Friday, October 30, 2009

STRETCHING THE HEALTHCARE DOLLAR ; RATIONING CARE ( 2 )?

I can see from the readership to the last article on rationing in healthcare that it is a very popular issue. There were many who read the article. I thought that I should write a few more ideas that all healthcare planners are grabbling with, be it President Obama, or NHS-UK, or the Australian Health Authorities, or our Ministry of Health.

How do we provide the best of care to all our citizens, with a fix amount of money. Afterall, a country's health resources can never be unlimited. If and when we overspend, that we go into a current accounts deficit ( like what may happen in USA if President Obama is not careful with his healthcare reform ). We have a fix amount of money, but we have to deal with either a growing population, or an aging population, a growing number of disease conditions, with an ever growing number of ways to treat those growing number of disease conditions. And sometimes these growing number of ways of treatment is not aimed at the basic of prolonging life, but is also aim at reducing discomfort ( improving quality of life ). As a healthcare planner, how do you balance all these issues. And also, I forgot, no one must be left out. All citizens ( and someimes non-citizens too, what with health tourism ), must have equitable healthcare, as healthcare is deemed as a basic human right.

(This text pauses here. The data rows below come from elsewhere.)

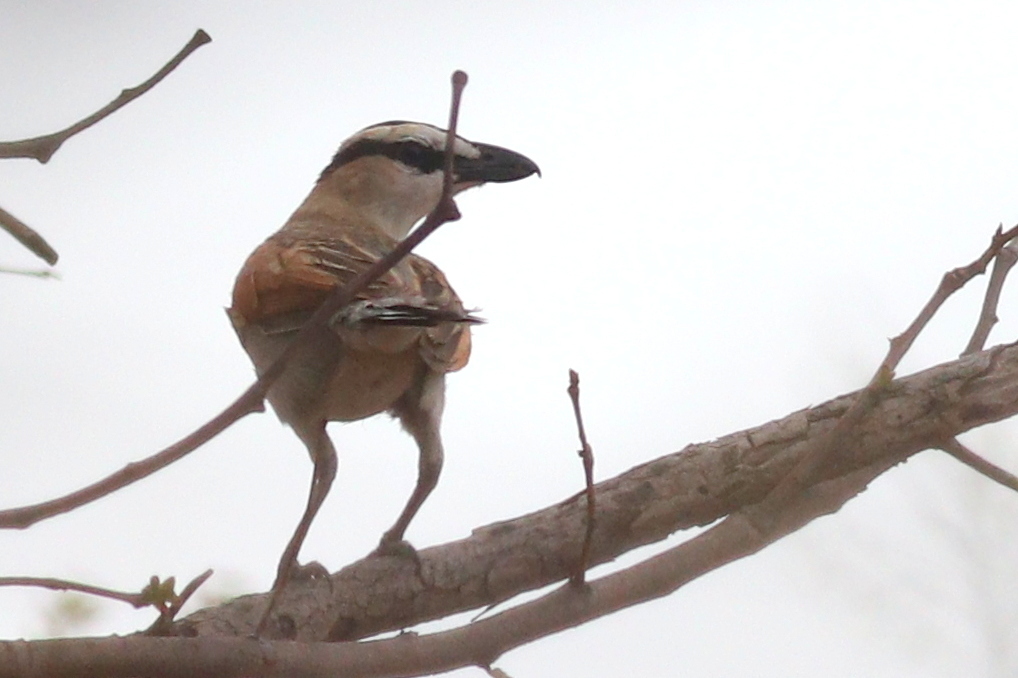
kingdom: Animalia
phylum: Chordata
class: Aves
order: Passeriformes
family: Malaconotidae
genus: Tchagra
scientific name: Tchagra senegalus
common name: Black-crowned tchagra
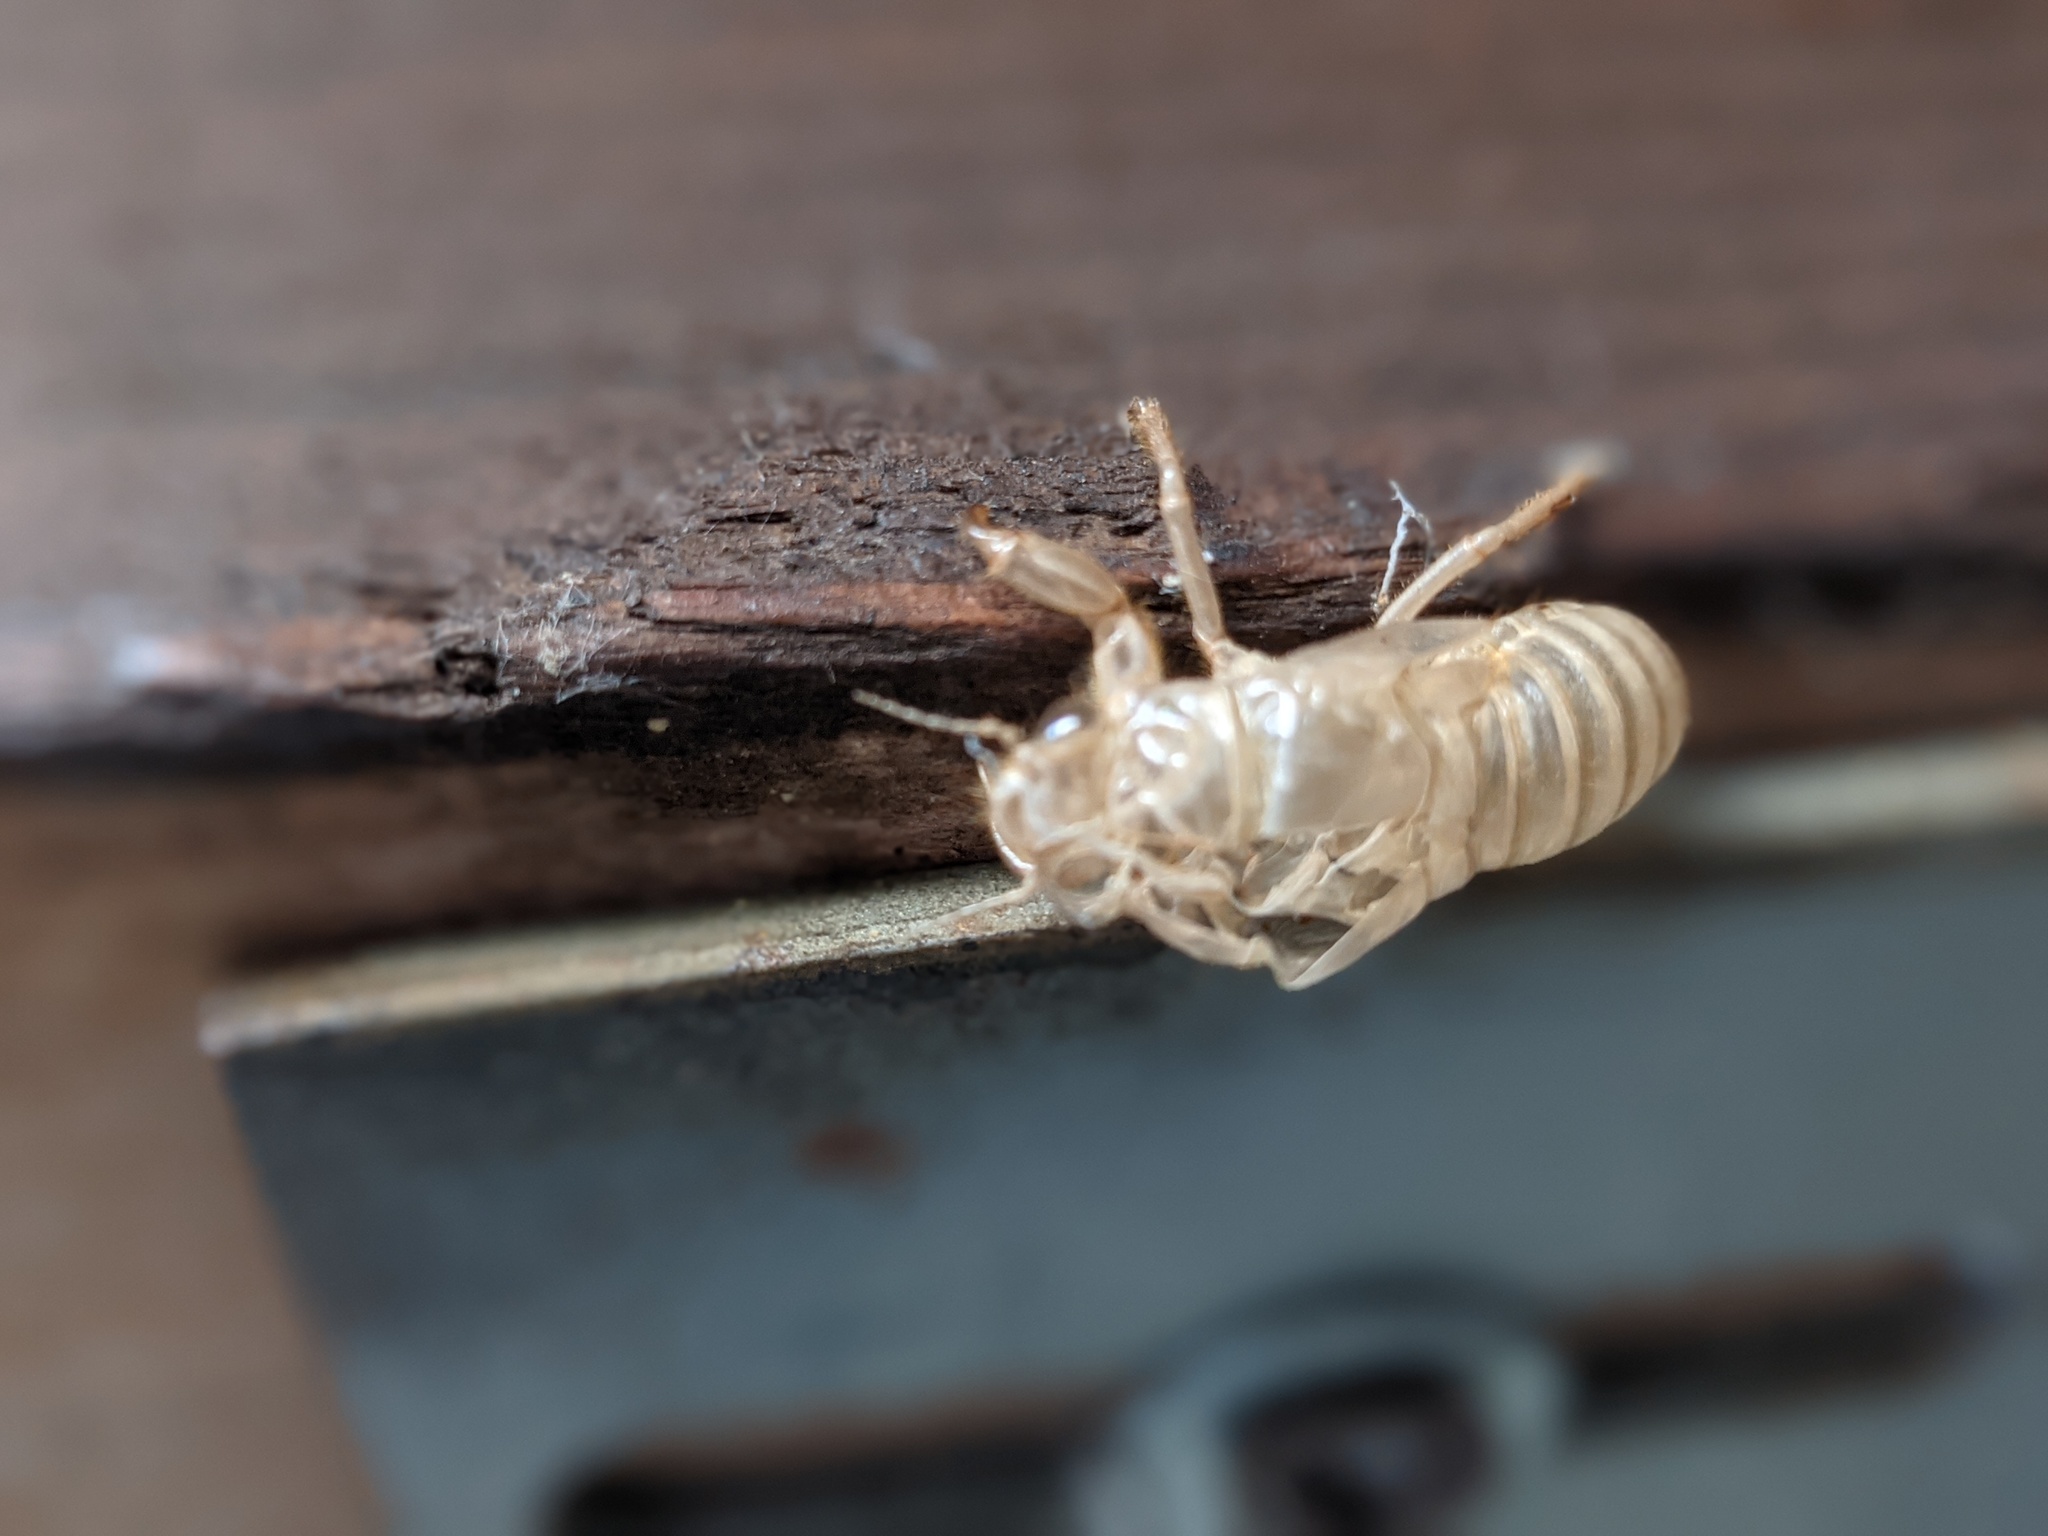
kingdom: Animalia
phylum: Arthropoda
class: Insecta
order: Hemiptera
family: Cicadidae
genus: Cicada
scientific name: Cicada orni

How do we juggle all these and come out with a good healthcare system? I suppose to solve the last point ( equitable healthcare ) there must be a public option. That is why, I am very keen that the government must continue to be the main provider of basic healthcare. That will make sure, that everyone ( rich or poor or tourist ) will always be provided with healthcare at almost no cost. Obviously the public option cannot provide all forms of healthcare. There need to be some rationing. In our language, we call it " the healthcare that we must have ". I suppose this will be made up of basic healthcare, first aid, and emergencies and perhps infectious diseases, so that they do not affect the economy of the country. It must also include some palliative medicine and basic care for the terminally ill. If money allows, the public option may also include " healthcare for conditions that is good to have ". I suppose included in this would be investigative techniques to diagnose life threatening disease conditions, treatment and followup of chronic disease conditions, basic cardiac care including bypass-surgery and angioplasty using bare-metal stents. Of course the last option for public health service is " those healthcare that is nice to have ", by which I will include things like oncology treatment that will prolong life by 6-8 months, treatment for exotic conditions, complex angioplasty where CABG is an alternative, and of course all the cosmetic surgeries. As you can see, this strategy is one form of rationing.
However, being a free market economy, those pro-rich, will want better care. I believe that if they are paying out of their own pockets, or through their own health insurance with high premiums, then no one should begrudge them. Private insurance is one way of paying for healthcare, and they are getting more popular. Either the subject buys their own health insurance or many companies are also insuring their employees. Then, the level of care is in some way dictated by the insurance policy that you buy. Invarably, insurance will have their own way of rationing, sometimes rather arbitrarily I must add. We have always advocated that health insurance firms to survive and profit, must enroll more of the healthy who will not claim and less of the sick, who are likely to claim. We also advice them to go on well publicise drives to launch preventive disease programs, especially with lifestyle diseases and even better to reward those who do not claim ( a form of no claim bonus ), so as to encourage a more healthy populace. This is a win-win strategy.
In UK, there is a body called NICE ( National Institute for Health and Clinical Excellence ) who have decided that it is not cost effective to spend more than US$ 45,000 for a one year life extension. They calculated " Quality adjusted life year ", for all conditions and found that anything more than US$ 45K per year is not worthit. This approach has also been heavily criticised.
Looks like rationing healthcare is a rather emotional subject too, especially when your love ones is the subject. Politicians find it very difficult to draw the line. Yet we all know that the budget is finite. If you use up too much for one patient, you are actually depriving someone else, who may be more deserving.
I really do not know what the answer is. It is never nice or humane to deny someone some therapy which may help, but then sometimes we have no choice.
That choice is always a tough one. Rationing healthcare??